Thankful. I have so many blessings of which I am thankful. Don't get me wrong or let my appearance fool you. I get depressed and I have anxiety. This weekend I was reminded, if we keep our blessings in focus and what God has done for us, the negativity and anxiety subsides. What could I be anxious about? Well, finances for one. My daughter's school tuition will be due again in a few months and will need to go shopping for school clothes and supplies. I have been looking for extra work, or some place I can get in hours, but getting no where. This would have sent me to drown my worries in a whole cheesecake in the past. I have learned from experience, I am not going to get the relief I am looking for nor am I going to feel any better after I devour cheesecake. I am blessed to have gained knowledge and tools over the years to deal with this anxiety. I also want to get my passport this year, get back in school and work on furthering some other projects.
So, I am thankful for having a roof over my head, food in my fridge, clothes on my back, reliable transportation, the health of my self and my daughter (though I am overweight, I know there are people who were not able to get up or out of bed without the assistance of another) and so much more. As I sit here looking around my place, I realize what I am most thankful for is the love of my Savior. He has always provided for me, when I was unsure about moving, he made a way. When I tried to get my daughter in her current high school, He made a way. When I wasn't sure how I was going to pay for her tuition last year, He made a way. I make mistakes and fail, I am human, I have doubts fears. I should be comfortable in just knowing He has always provided for me in the past. He has always been there to see me through the rough times. It is through these times praying, focusing on the humility and being thankful have gotten me through so much anxiety and heart ache.
I am also thankful for God's timing. Being grateful for his timing is hard. I am grateful that I am not in a loveless, affection less marriage, that I am not tied to someone in the eyes of God and feeling alone. I couldn't imagine anything more heart breaking. Expecting to have your needs met, whether it be physically with affection, emotionally, or otherwise by your partner, yet not getting what you need, can be overwhelming. It takes both people in the relationship working hard to make sure they are doing everything possible to be help for the other person. I do not mind hard work, one might even say I like hard work. The return on hard work is normally good, if not great. My thinking is if you work hard, you can play hard without any worries. All around me I keep hearing the saying "God's timing" lately. I can not see the whole picture like God can, so I get worried, and even afraid. Afraid, because like a child being away from their parents for the first time, a teen going off to college or a mom giving birth for the first time, you do not know what is going to happen. I watched a movie this weekend that helped remind me, that I may not know what is coming up ahead or anything for that matter, but I know God will be there with me.

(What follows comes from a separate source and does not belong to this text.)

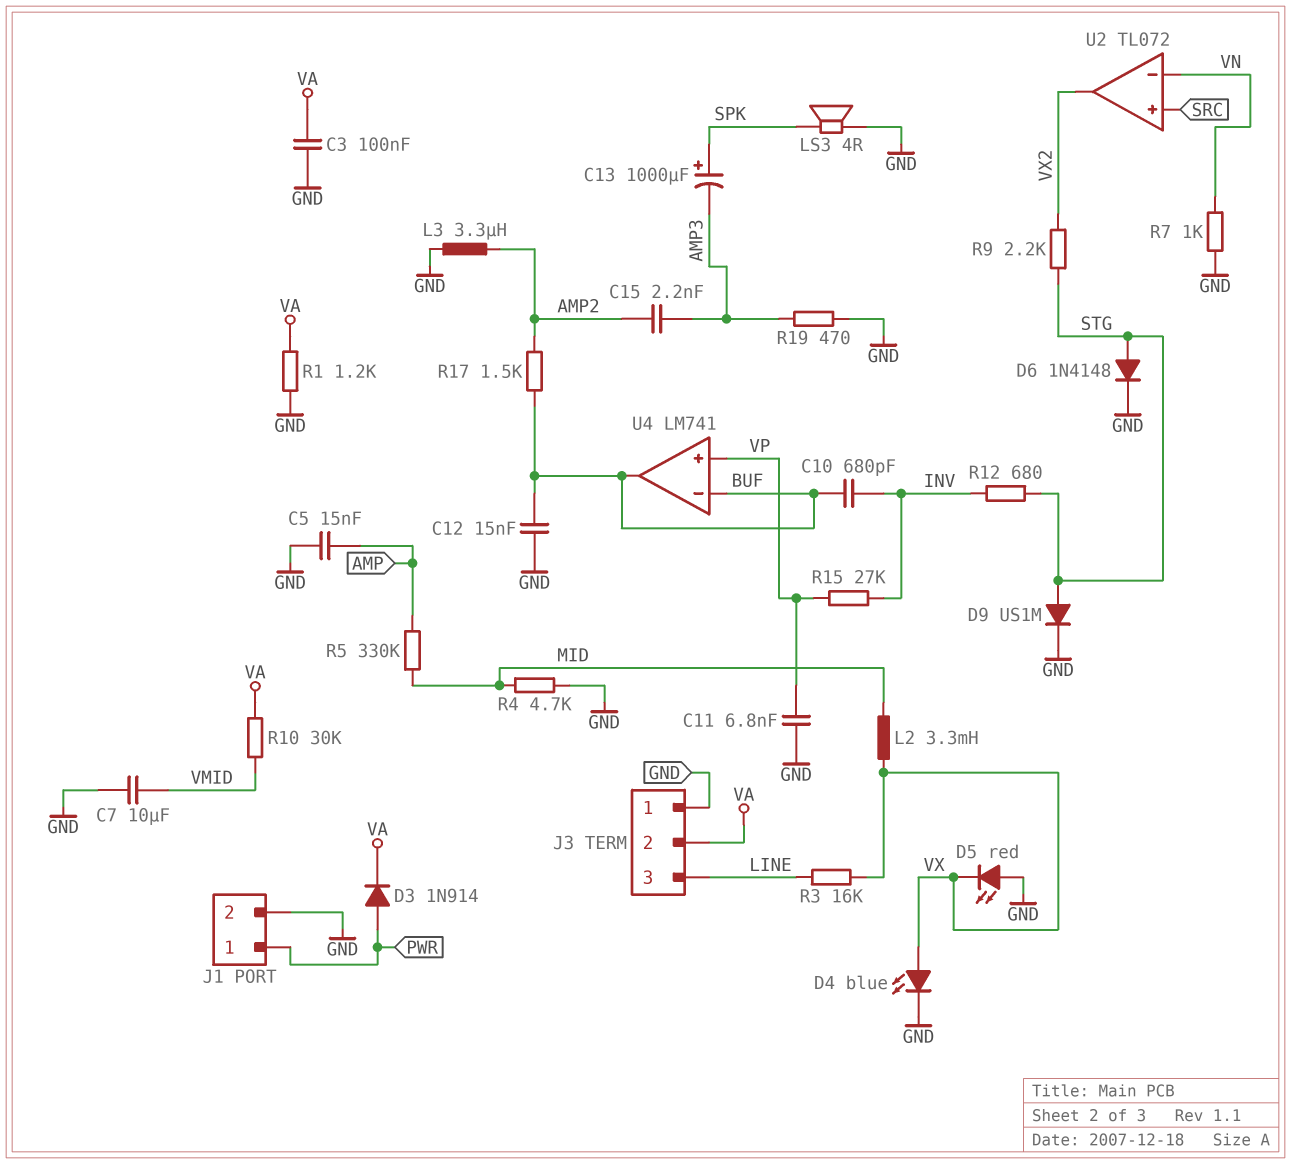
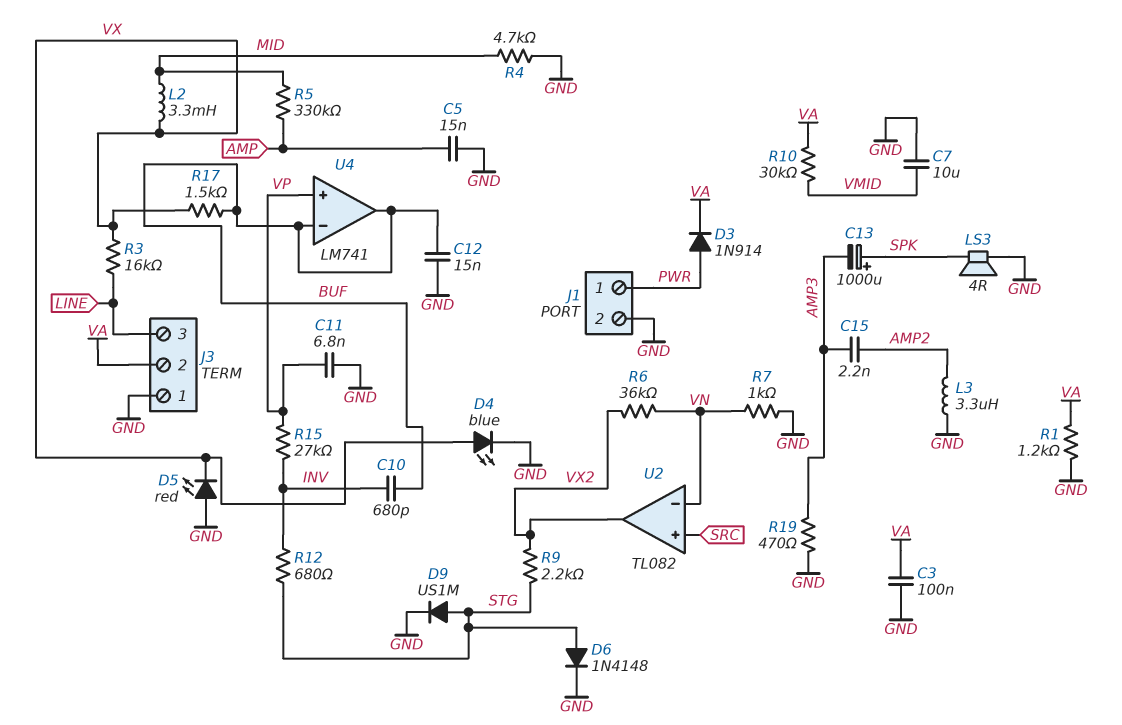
R6: none -> 36k (VN, VX2)
R17: 1.5k (AMP2, BUF) -> 1.5k (BUF, VX)
U2: TL072 -> TL082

The movie I watched this weekend, that helped me arrive at this new outlook was the Shack. Disclaimer, I cried for at least half the movie. The movie was about forgiveness and love, two of the most hardest things a to deal with in this walk through life. It is amazing, that we learn how to deal with it because of how we were taught by our Savior, the King. Thanks, Papa.
Keep Your Eyes On Me:
This guy is my absolute favorite public figure. When I am down, I just look online and he always says something uplifting and inspirational. He has such a respect for women, it helps me keep hope there is a guy it out there for me still, I just have to wait for God's timing. I happened to be looking for the song to post on this blog and found this video of Daniel E. Henderson.
He is funny to boot and sexier than anything. He is sensitive and strong, not to mention brave enough to share is journey online and it is amazing.